* SUPPLIED TEXT *
--- --- ---

At offshore oil and gas fields around the world, there are thousands of kilometres of subsea pipelines connecting drilling rigs and production platforms to wellheads and onshore facilities. These represent billions of dollars of investment by companies over many years.

Owners of these high-value assets must understand the cost implications of ignoring the effects of corrosion. There are many advantages of planning for corrosion control and mitigation, two of which are that the life of an asset can be extended and maintenance time and costs reduced.

The marine environment is a harsh one and pipelines are exposed to a range of external physical, climatic and chemical effects that can cause corrosion and degradation to the outside of the pipes. Not to mention the fluids flowing through a pipeline are themselves corrosive to the inside surfaces.

Monitoring the impact of corrosion on subsea pipelines and offshore structures is a critical aspect of ensuring pipeline integrity. A key way of minimising corrosion is to employ appropriate protection technologies. Companies such as Deepwater Australasia (DWA), Carboline and Independent Maintenance Services Pty Ltd (IMS) supply products and services that meet the varied challenges of offshore and deepwater oil and gas operations around the world.

To enhance the effectiveness of the work of companies like DWA, IMS and Carboline, the Australasian Corrosion Association (ACA) works with industry and academia to research all aspects of corrosion in order to provide an extensive knowledge base that supports best practice in corrosion management, thereby ensuring all impacts of corrosion are responsibly managed, the environment is protected, public safety enhanced and economies improved.

Most of the world’s shallow water oil and gas deposits have been found. As the demand for oil has increased, exploration companies have been looking at reservoirs in deeper and deeper waters. The cost of floating facilities and platforms over deep water reservoirs is extremely high, so projects with equipment located on the sea floor are becoming common.

--- --- ---

* RECORD LIST *
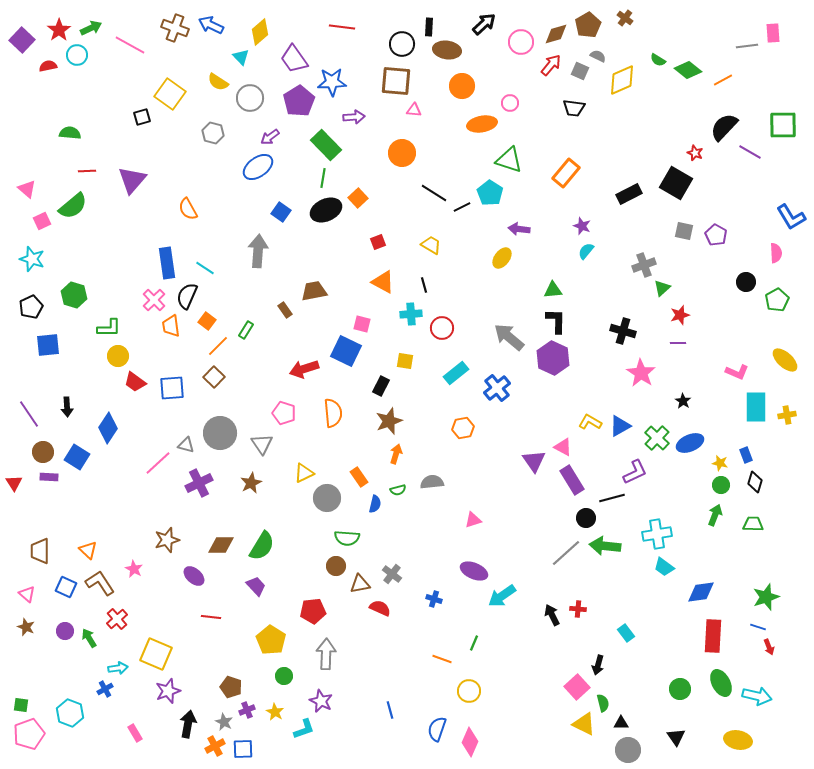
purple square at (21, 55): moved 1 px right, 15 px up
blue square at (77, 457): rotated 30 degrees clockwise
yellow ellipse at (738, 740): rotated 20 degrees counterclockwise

--- --- ---

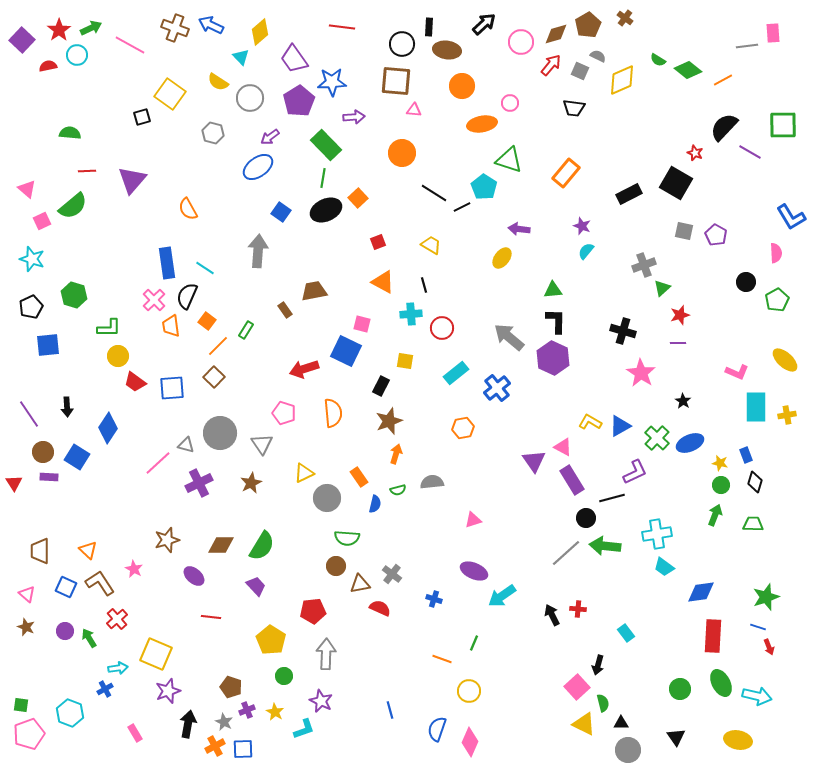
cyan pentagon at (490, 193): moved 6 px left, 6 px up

--- --- ---

* WORK TO COMPLETE *
(A) Name every company or organization that the text on subsea pipeline corrosion mentions.
(B) Decide whether each statement agrees with the text on subsea pipeline corrosion. Give yes or no for each, and quote the words of the text that settle it.
(i) Subsea pipelines link drilling rigs and production platforms to wellheads and onshore facilities.
(ii) The fluids carried inside a pipeline do not corrode it.
(iii) Floating facilities over deep water reservoirs are inexpensive.
(C) Rewrite the paragraph of the text on subsea pipeline corrosion that begins "The marine environment is a harsh one" more briefly, keeping its main facts.
Nothing in the listing is needed for the work here.

* RESULTS FOR THE EXERCISE *
(A)
- Deepwater Australasia (DWA)
- Carboline
- Independent Maintenance Services Pty Ltd (IMS)
- Australasian Corrosion Association (ACA)

(B)
(i) Yes: "subsea pipelines connecting drilling rigs and production platforms to wellheads and onshore facilities"
(ii) No: "the fluids flowing through a pipeline are themselves corrosive to the inside surfaces"
(iii) No: "The cost of floating facilities and platforms over deep water reservoirs is extremely high"

(C) In the harsh marine environment, physical, climatic and chemical effects can corrode and degrade the outside of pipelines. The fluids flowing through them also corrode the inside surfaces.